[Saved data entries]

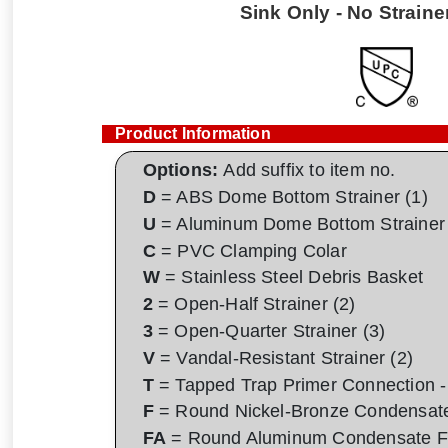
Sink Only - No Strainer
Product Information
Options:
Add suffix to item no.
D
= ABS Dome Bottom Strainer (1)
U
= Aluminum Dome Bottom Strainer 
C
= PVC Clamping Colar
W
= Stainless Steel Debris Basket
2
= Open-Half Strainer (2)
3
= Open-Quarter Strainer (3)
V
= Vandal-Resistant Strainer (2)
T
= Tapped Trap Primer Connection - 
F
= Round Nickel-Bronze Condensat
FA
= Round Aluminum Condensate F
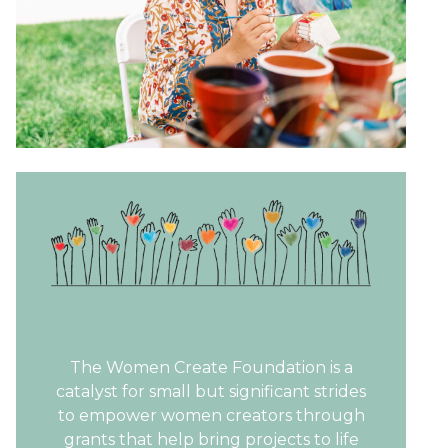
The Women Create Foundation is a
catalyst for small but significant strides
to empower women creators through
grants that help bring projects to life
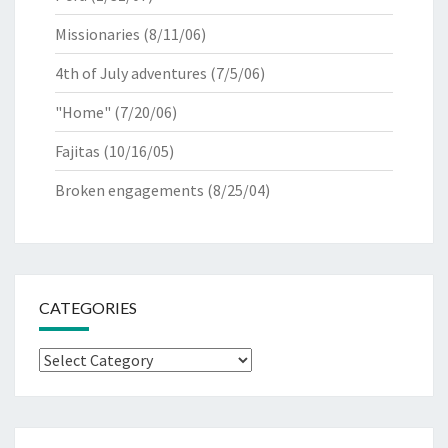
Missionaries
(8/11/06)
4th of July adventures
(7/5/06)
"Home"
(7/20/06)
Fajitas
(10/16/05)
Broken engagements
(8/25/04)
CATEGORIES
Categories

● **How to complete this task**
For each line above that contains the word "Aluminum", give the line as it is written.

● **Finished exercise**
= Aluminum Dome Bottom Strainer 
= Round Aluminum Condensate F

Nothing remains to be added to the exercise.